Given records Block Start

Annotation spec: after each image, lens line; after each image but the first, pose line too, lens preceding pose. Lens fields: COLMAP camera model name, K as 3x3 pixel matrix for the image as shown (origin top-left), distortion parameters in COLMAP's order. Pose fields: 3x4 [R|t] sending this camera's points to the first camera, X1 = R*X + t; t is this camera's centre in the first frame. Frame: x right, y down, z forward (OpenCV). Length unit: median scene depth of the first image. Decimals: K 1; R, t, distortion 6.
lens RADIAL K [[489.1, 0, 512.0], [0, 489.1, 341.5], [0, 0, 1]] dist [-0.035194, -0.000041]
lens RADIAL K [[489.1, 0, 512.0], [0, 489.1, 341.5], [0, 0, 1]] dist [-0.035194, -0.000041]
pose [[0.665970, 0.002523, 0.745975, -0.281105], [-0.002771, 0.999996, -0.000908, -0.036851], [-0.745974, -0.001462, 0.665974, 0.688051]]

Given records Block End
Given records Block Start

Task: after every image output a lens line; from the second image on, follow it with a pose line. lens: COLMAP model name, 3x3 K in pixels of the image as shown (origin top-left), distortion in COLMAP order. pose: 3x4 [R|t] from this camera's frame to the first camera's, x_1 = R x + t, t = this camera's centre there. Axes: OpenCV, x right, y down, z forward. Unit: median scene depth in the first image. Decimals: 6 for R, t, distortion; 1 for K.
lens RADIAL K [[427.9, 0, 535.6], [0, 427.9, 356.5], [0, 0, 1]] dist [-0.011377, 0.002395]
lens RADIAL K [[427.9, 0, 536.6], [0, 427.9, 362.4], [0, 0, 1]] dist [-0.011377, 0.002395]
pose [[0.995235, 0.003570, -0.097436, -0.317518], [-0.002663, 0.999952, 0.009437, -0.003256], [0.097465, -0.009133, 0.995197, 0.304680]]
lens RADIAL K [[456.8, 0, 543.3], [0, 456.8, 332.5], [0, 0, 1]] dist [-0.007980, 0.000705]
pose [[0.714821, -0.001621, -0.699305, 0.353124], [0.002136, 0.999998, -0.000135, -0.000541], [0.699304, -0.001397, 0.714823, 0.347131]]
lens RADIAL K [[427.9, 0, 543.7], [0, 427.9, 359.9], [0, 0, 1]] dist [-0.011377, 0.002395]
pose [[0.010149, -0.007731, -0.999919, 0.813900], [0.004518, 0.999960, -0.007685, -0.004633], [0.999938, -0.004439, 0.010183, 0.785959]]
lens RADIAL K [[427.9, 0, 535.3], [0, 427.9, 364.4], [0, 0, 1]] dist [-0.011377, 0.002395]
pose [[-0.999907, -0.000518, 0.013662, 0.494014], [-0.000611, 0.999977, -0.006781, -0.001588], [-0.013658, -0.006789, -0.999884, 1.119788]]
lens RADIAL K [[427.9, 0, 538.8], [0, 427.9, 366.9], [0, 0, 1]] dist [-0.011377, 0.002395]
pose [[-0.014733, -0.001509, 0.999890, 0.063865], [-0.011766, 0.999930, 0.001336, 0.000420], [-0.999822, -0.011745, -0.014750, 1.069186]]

Given records Block End

Work to complete: Copy out the lines exactly, from the line with "Annotation spec: after" through the line with "-0.001462, 0.665974, 0.688051]]", both included.

Result for this exercise:
Annotation spec: after each image, lens line; after each image but the first, pose line too, lens preceding pose. Lens fields: COLMAP camera model name, K as 3x3 pixel matrix for the image as shown (origin top-left), distortion parameters in COLMAP's order. Pose fields: 3x4 [R|t] sending this camera's points to the first camera, X1 = R*X + t; t is this camera's centre in the first frame. Frame: x right, y down, z forward (OpenCV). Length unit: median scene depth of the first image. Decimals: K 1; R, t, distortion 6.
lens RADIAL K [[489.1, 0, 512.0], [0, 489.1, 341.5], [0, 0, 1]] dist [-0.035194, -0.000041]
lens RADIAL K [[489.1, 0, 512.0], [0, 489.1, 341.5], [0, 0, 1]] dist [-0.035194, -0.000041]
pose [[0.665970, 0.002523, 0.745975, -0.281105], [-0.002771, 0.999996, -0.000908, -0.036851], [-0.745974, -0.001462, 0.665974, 0.688051]]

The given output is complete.